Design files in plain text:
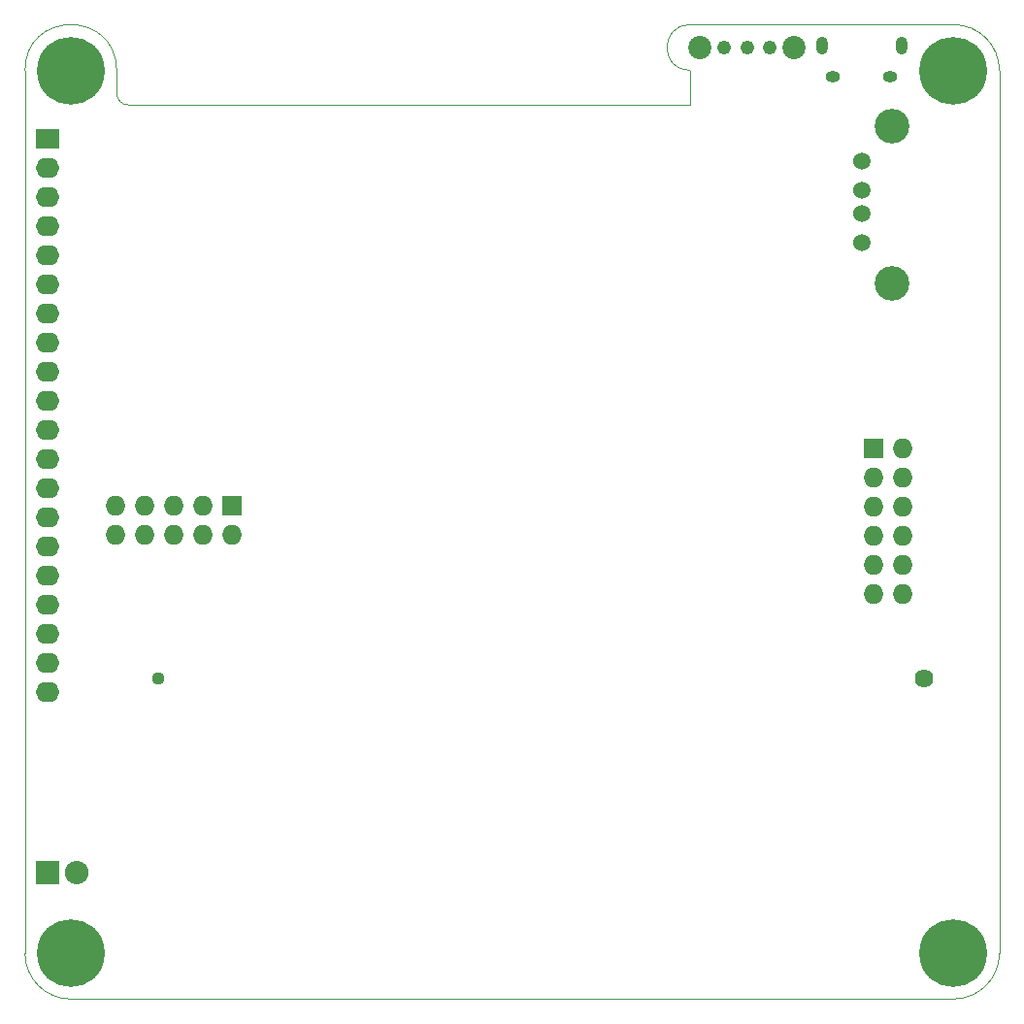
<source format=gbs>
G04 #@! TF.FileFunction,Soldermask,Bot*
%FSLAX46Y46*%
G04 Gerber Fmt 4.6, Leading zero omitted, Abs format (unit mm)*
G04 Created by KiCad (PCBNEW 4.0.3-stable) date 08/27/16 14:45:10*
%MOMM*%
%LPD*%
G01*
G04 APERTURE LIST*
%ADD10C,0.100000*%
%ADD11C,1.620000*%
%ADD12C,1.120000*%
%ADD13O,1.270000X0.970000*%
%ADD14O,1.020000X1.570000*%
%ADD15R,2.052000X2.052000*%
%ADD16O,2.052000X2.052000*%
%ADD17R,1.747200X1.747200*%
%ADD18O,1.747200X1.747200*%
%ADD19C,1.521140*%
%ADD20C,3.019740*%
%ADD21C,1.220000*%
%ADD22C,2.020000*%
%ADD23R,2.052000X1.747200*%
%ADD24O,2.052000X1.747200*%
%ADD25C,5.900000*%
G04 APERTURE END LIST*
D10*
X73000000Y-189000000D02*
X73000000Y-112000000D01*
X73000000Y-189000000D02*
G75*
G03X77000000Y-193000000I4000000J0D01*
G01*
X154000000Y-193000000D02*
X77000000Y-193000000D01*
X154000000Y-193000000D02*
G75*
G03X158000000Y-189000000I0J4000000D01*
G01*
X158000000Y-112000000D02*
X158000000Y-189000000D01*
X158000000Y-112000000D02*
G75*
G03X154000000Y-108000000I-4000000J0D01*
G01*
X131000000Y-108000000D02*
X154000000Y-108000000D01*
X131000000Y-115000000D02*
X131000000Y-112000000D01*
X131000000Y-108000000D02*
G75*
G03X131000000Y-112000000I0J-2000000D01*
G01*
X82000000Y-115000000D02*
X131000000Y-115000000D01*
X81000000Y-114000000D02*
G75*
G03X82000000Y-115000000I1000000J0D01*
G01*
X81000000Y-112000000D02*
X81000000Y-114000000D01*
X81000000Y-112000000D02*
G75*
G03X73000000Y-112000000I-4000000J0D01*
G01*
D11*
X151400000Y-165000000D03*
D12*
X84600000Y-165000000D03*
D13*
X148500900Y-112562540D03*
X143500900Y-112562540D03*
D14*
X149500900Y-109862540D03*
X142500900Y-109862540D03*
D15*
X75000000Y-182000000D03*
D16*
X77540000Y-182000000D03*
D17*
X91080000Y-150000000D03*
D18*
X91080000Y-152540000D03*
X88540000Y-150000000D03*
X88540000Y-152540000D03*
X86000000Y-150000000D03*
X86000000Y-152540000D03*
X83460000Y-150000000D03*
X83460000Y-152540000D03*
X80920000Y-150000000D03*
X80920000Y-152540000D03*
D19*
X145997880Y-119887140D03*
X145997880Y-122427140D03*
X145997880Y-124459140D03*
X145997880Y-126999140D03*
D20*
X148664880Y-116839140D03*
X148664880Y-130555140D03*
D17*
X147000000Y-145000000D03*
D18*
X149540000Y-145000000D03*
X147000000Y-147540000D03*
X149540000Y-147540000D03*
X147000000Y-150080000D03*
X149540000Y-150080000D03*
X147000000Y-152620000D03*
X149540000Y-152620000D03*
X147000000Y-155160000D03*
X149540000Y-155160000D03*
X147000000Y-157700000D03*
X149540000Y-157700000D03*
D21*
X138000000Y-110000000D03*
X136000000Y-110000000D03*
X134000000Y-110000000D03*
D22*
X140100000Y-110000000D03*
X131900000Y-110000000D03*
D23*
X75000000Y-118000000D03*
D24*
X75000000Y-120540000D03*
X75000000Y-123080000D03*
X75000000Y-125620000D03*
X75000000Y-128160000D03*
X75000000Y-130700000D03*
X75000000Y-133240000D03*
X75000000Y-135780000D03*
X75000000Y-138320000D03*
X75000000Y-140860000D03*
X75000000Y-143400000D03*
X75000000Y-145940000D03*
X75000000Y-148480000D03*
X75000000Y-151020000D03*
X75000000Y-153560000D03*
X75000000Y-156100000D03*
X75000000Y-158640000D03*
X75000000Y-161180000D03*
X75000000Y-163720000D03*
X75000000Y-166260000D03*
D25*
X154000000Y-112000000D03*
X77000000Y-189000000D03*
X154000000Y-189000000D03*
X77000000Y-112000000D03*
M02*

</source>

■ **WORK ITEM**:
Search the data above for the string "APERTURE". Report every line where it is found.

■ **COMPLETED EXERCISE**:
G04 APERTURE LIST*
G04 APERTURE END LIST*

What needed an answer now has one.